- [WRITTEN PROBLEM 1]: In the Terraform guide, how does Terraform merge required_providers settings from an override file?
- [WRITTEN PROBLEM 2]: Write the next part of the Terraform guide, picking up after its final sentence.
═══ TEXT EXTRACT
3. provider_meta "<LABEL>"

This is a more advanced, niche argument. It allows individual modules to pass specific metadata fields that a provider might expect. This is independent of the general provider configuration and is only used by specific providers that require extra “out-of-band” context.

4. backend "<BACKEND_TYPE>"

This defines where your State File — the “Source of Truth” — lives.

  • Storage: You might use s3, azurerm, gcs, or local.
  • Exclusive Rule: You can only have one backend. Furthermore, you cannot use a backend block if you are using the cloud block.

5. cloud

The cloud block is the modern gateway to HCP Terraform (formerly Terraform Cloud) or Terraform Enterprise.

  • Functionality: It handles state storage, remote execution, and workspace management.
  • Constraints: Like the backend block, it cannot refer to variables or locals. It must be hard-coded so Terraform can establish the connection before doing anything else.

Merging and Overriding Behavior

When it comes to the terraform block, the merging rules are a bit more “surgical” than standard blocks. Terraform looks at the settings individually.

For required_version and the backend (either cloud or backend), the override file is the absolute boss.

  • If your main.tf has a required_version and your override.tf has one too, the original is completely ignored.
  • If your main.tf defines an S3 backend, but your override.tf defines an HCP Cloud block, Terraform will drop the S3 config entirely and use the Cloud block.

For required_providers, Terraform is more helpful. It merges on an element-by-element basis.

  • If your original code requires the aws and google providers, but your override file only mentions a new version for aws, your google provider settings stay exactly as they were. Only the aws constraint is updated.

🌙 Late Night Recap

“A favorite exam scenario: What happens if two different modules have conflicting required_version constraints? The answer: Terraform will fail. The CLI version must satisfy EVERY constraint across the entire configuration tree, including all child modules. This is why we usually use flexible constraints like ~> or >= in modules!”

The Gateway: Negotiating Access with the Provider Block

The provider block is where you handle the “How” and “Where” of your infrastructure—specifically, how to authenticate and which region to target.

Configuration Syntax

Unlike the terraform block, you can use expressions here. You can reference variables or local values, but there is a catch: you can only use values known before the apply (no computed resource IDs!).

provider "<PROVIDER_NAME>" {
  <PROVIDER_ARGUMENTS>
  alias   = "<ALIAS_NAME>"
}

By default, you have one configuration per provider. But what if you need to deploy a VPC in us-east-1 and a backup bucket in us-west-2? You use an alias.

  • Default Configuration: A provider block without an alias argument. Every resource uses this by default.
  • Aliased Configuration: A block with an alias. Resources must explicitly opt-in to use this using the provider meta-argument.
══════
═══ PROVIDED RECORDS
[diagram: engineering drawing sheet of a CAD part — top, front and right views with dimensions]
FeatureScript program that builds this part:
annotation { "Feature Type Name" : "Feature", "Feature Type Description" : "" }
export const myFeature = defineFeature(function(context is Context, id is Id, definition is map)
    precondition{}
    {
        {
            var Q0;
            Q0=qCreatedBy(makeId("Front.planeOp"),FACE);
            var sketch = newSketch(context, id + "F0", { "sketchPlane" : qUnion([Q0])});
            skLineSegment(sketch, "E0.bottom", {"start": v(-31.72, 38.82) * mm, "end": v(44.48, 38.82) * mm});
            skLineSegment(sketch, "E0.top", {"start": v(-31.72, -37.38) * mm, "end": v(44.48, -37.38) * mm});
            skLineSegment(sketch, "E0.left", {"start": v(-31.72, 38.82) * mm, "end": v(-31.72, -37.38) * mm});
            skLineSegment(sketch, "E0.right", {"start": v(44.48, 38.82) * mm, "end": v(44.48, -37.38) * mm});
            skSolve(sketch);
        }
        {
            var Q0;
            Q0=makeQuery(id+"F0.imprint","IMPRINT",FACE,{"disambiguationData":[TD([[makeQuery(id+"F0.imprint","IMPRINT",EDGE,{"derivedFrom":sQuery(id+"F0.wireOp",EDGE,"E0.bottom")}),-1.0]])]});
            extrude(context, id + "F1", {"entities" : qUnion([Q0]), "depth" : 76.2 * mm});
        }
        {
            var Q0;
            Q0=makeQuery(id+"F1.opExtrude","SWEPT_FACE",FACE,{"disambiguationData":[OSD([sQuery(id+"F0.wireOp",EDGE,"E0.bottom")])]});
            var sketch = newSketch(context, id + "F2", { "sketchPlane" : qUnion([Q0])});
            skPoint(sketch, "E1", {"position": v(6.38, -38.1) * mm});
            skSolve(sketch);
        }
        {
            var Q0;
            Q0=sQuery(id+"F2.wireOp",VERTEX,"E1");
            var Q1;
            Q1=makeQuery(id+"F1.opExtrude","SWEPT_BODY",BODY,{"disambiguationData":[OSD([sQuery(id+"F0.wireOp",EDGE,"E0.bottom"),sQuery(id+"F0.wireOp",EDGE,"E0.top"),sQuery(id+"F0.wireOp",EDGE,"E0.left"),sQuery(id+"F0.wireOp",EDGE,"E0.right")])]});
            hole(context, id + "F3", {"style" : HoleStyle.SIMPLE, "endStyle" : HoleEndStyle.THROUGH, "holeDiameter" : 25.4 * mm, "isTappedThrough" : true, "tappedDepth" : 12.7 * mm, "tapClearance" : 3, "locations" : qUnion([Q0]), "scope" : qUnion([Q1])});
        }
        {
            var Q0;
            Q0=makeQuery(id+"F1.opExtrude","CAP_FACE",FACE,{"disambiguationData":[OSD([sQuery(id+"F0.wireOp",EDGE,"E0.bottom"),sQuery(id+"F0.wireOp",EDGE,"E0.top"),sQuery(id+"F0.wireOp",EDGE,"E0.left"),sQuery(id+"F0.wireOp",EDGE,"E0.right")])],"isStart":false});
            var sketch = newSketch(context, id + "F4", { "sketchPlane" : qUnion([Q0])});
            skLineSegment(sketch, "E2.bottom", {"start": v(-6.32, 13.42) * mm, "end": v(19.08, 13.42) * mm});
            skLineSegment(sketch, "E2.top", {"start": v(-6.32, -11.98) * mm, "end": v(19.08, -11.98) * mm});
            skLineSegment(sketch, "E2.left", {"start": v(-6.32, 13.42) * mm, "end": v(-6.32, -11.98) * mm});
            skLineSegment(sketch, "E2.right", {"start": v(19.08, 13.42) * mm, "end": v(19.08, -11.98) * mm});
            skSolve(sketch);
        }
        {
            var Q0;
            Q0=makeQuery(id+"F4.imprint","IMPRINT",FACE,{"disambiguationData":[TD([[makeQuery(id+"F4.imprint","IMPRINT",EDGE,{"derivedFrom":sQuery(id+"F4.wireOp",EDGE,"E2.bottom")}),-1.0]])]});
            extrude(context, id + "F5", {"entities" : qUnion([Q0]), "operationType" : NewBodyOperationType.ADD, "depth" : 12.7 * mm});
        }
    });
══════
═══ PROVIDED RECORDS
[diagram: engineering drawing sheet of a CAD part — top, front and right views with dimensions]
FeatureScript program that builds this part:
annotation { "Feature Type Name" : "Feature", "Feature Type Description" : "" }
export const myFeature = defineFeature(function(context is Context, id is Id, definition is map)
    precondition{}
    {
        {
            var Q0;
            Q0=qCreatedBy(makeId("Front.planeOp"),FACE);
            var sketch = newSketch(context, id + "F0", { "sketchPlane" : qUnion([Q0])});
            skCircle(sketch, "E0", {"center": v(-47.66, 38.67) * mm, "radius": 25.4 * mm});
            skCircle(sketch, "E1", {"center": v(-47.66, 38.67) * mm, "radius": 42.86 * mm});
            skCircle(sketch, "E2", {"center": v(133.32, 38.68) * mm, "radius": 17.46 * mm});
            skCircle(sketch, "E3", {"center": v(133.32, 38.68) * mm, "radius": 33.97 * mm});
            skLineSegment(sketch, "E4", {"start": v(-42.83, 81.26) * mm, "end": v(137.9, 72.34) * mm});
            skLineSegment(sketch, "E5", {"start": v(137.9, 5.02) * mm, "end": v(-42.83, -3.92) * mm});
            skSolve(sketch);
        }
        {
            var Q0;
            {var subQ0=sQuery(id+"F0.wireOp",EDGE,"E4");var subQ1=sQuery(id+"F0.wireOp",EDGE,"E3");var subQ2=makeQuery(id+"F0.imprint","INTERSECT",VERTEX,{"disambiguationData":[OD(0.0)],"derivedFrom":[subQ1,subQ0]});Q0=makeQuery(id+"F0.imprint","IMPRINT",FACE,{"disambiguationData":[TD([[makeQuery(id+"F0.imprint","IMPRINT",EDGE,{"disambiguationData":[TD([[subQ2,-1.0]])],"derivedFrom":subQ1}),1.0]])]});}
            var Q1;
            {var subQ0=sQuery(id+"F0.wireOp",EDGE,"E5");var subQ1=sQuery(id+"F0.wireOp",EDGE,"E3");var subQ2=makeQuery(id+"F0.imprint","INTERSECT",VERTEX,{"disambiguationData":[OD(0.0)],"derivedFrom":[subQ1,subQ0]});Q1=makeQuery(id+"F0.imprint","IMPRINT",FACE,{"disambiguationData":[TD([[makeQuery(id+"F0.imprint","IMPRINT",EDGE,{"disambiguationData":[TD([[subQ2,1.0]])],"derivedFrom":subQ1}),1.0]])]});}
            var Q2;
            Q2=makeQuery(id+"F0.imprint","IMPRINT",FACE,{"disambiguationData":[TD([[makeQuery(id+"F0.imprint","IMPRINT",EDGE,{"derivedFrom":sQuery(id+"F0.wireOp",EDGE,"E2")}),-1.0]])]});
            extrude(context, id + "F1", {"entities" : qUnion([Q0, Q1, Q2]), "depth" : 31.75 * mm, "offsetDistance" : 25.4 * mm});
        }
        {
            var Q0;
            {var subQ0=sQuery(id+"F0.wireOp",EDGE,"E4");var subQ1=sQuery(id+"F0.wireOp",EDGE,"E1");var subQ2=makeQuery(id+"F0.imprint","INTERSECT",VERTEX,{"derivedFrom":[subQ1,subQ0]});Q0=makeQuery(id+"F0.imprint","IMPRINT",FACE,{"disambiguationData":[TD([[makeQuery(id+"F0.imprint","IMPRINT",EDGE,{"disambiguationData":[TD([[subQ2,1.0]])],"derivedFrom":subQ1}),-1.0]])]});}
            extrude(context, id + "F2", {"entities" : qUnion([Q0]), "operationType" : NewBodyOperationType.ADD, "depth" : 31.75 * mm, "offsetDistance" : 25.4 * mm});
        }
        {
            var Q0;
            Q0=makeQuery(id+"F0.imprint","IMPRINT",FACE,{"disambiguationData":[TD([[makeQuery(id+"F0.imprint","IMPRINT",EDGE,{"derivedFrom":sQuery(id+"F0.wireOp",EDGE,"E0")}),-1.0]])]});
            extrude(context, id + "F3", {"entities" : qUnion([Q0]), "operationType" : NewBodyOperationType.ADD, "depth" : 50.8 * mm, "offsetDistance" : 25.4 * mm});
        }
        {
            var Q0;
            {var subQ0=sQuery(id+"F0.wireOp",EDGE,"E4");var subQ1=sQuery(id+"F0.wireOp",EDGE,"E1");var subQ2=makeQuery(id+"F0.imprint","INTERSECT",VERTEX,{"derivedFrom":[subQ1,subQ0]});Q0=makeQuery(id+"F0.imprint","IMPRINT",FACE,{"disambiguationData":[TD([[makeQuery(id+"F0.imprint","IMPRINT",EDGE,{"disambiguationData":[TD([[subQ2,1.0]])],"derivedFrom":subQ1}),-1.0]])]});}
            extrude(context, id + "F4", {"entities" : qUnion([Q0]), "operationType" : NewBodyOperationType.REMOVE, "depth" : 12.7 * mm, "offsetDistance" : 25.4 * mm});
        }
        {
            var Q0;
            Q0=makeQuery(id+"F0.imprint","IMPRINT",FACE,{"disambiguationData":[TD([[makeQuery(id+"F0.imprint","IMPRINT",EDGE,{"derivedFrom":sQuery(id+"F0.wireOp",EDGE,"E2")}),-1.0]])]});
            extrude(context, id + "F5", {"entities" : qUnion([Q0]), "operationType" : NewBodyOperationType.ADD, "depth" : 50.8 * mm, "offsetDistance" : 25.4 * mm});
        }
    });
══════
═══ PROVIDED RECORDS
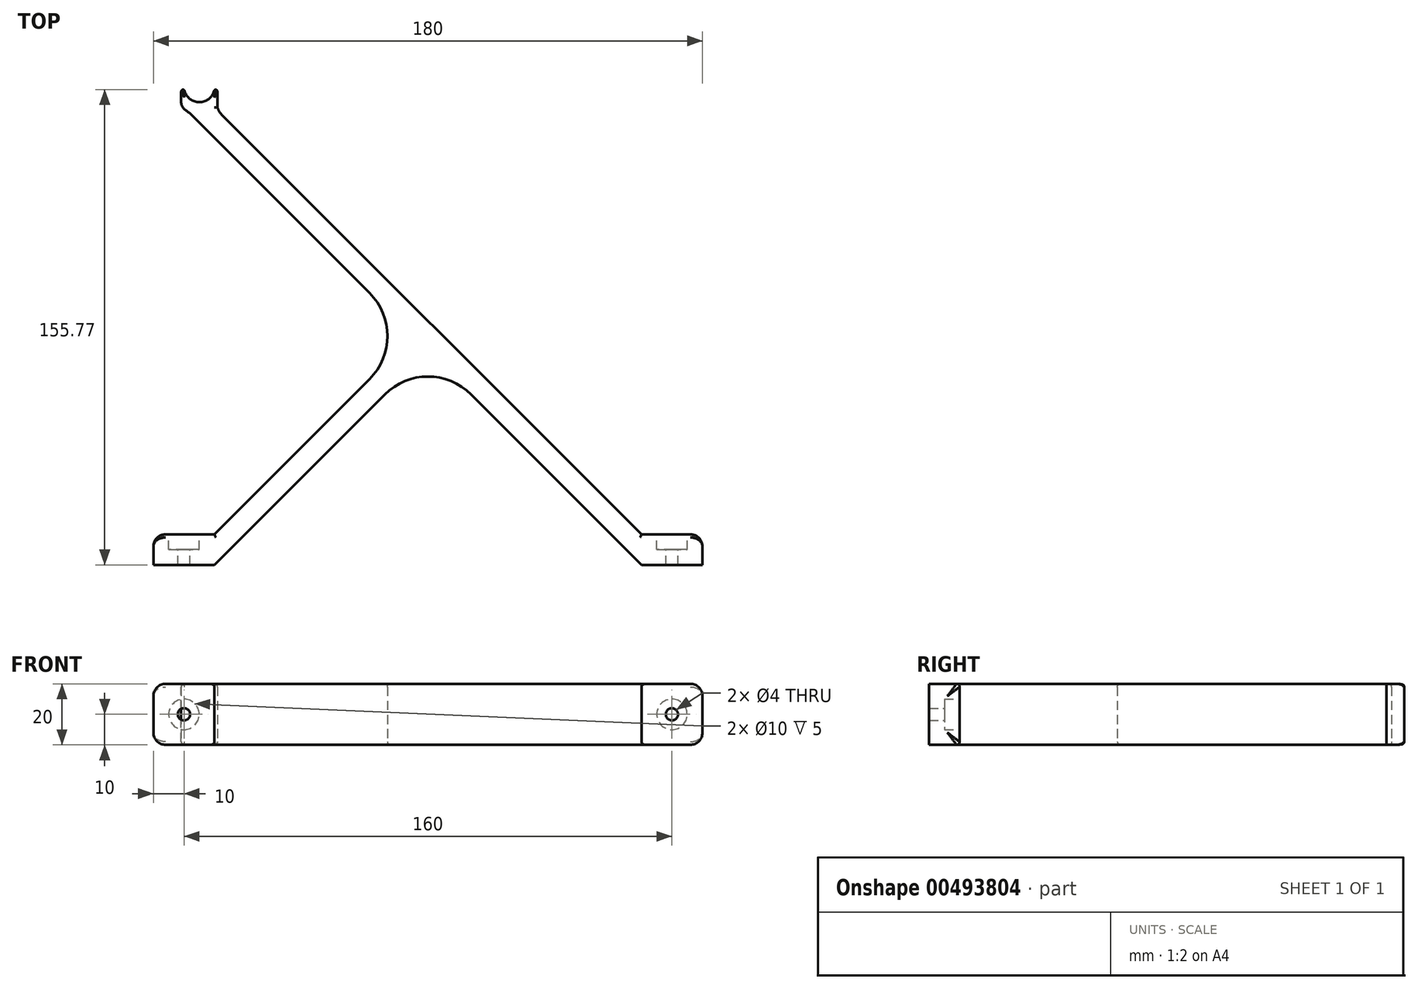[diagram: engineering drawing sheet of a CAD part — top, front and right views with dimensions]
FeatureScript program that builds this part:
══════
- [EXERCISE ANSWER 1]: It merges them element by element.

- [EXERCISE ANSWER 2]:
Many providers support shell environment variables or other alternate sources for their configuration values, which helps keep credentials out of your version-controlled Terraform configuration

Note: If you alias every provider block, Terraform creates an “implied empty” default. If a resource doesn’t specify an alias, it hits that empty config, which usually results in an authentication error.

Using Aliases in Child Modules

This is a high-level topic often seen in production environments. If a child module needs to use an aliased provider (like aws.west), it has to be “invited” in.

  1. Declaration: The child module must declare that it expects an alias using the configuration_aliases argument inside its required_providers block.
  2. Passing: The parent module then maps its alias to the child’s requirement when calling the module
# In the Child Module
terraform {
  required_providers {
    aws = {
      source                = "hashicorp/aws"
      configuration_aliases = [ aws.west ]
    }
  }
}

The “Empty” Provider

Sometimes, you don’t need any special configuration. If you’re using a provider like random or local that doesn’t need a region or API key, you can simply write: provider "random" { }

In fact, if you forget the block entirely, Terraform assumes an empty default configuration anyway!

🌙 Late Night Recap

“A key takeaway for the 004 exam: Provider configurations never cross-pollinate between modules automatically if aliases are involved. You must use configuration_aliases to bridge that gap. Also, remember that the version argument inside a provider block is deprecated—always put your version constraints in the terraform block under required_providers instead!”

The Nouns of Infrastructure: Defining Reality with Resource Blocks

A resource represents a physical or logical object in your cloud environment. Whether it’s a sprawling Virtual Private Cloud (VPC) or a single DNS record, if you want Terraform to manage it, you must define it as a resource.

The Anatomy of a Resource

resource "<TYPE>" "<LABEL>" {
  <PROVIDER_ARGUMENTS>
  count = <NUMBER>      # `for_each` and `count` are mutually exclusive
  depends_on = [ <RESOURCE.ADDRESS.EXPRESSION> ]
  for_each = {          # `for_each` and `count` are mutually exclusive
    <KEY> = <VALUE>
  }
  for_each = [       # `for_each` accepts a map or a set of strings
    "<VALUE>",
    "<VALUE>"
  ]
  provider = <REFERENCE.TO.ALIAS>
  
}

A resource block is defined by two distinct labels:

  • The Type (<TYPE>): This is defined by the provider (e.g., aws_instance). It tells Terraform what to build.
  • The Label (<LABEL>): This is a name you invent (e.g., web_server). It’s used to identify this specific resource within your code and state file. It does not change the name of the resource in the cloud.

To truly master resources, you have to understand the three different types of data associated with them:

  1. Arguments: Inputs you provide to configure the resource. Some are required, some are optional. Example: ami = “ami-12345”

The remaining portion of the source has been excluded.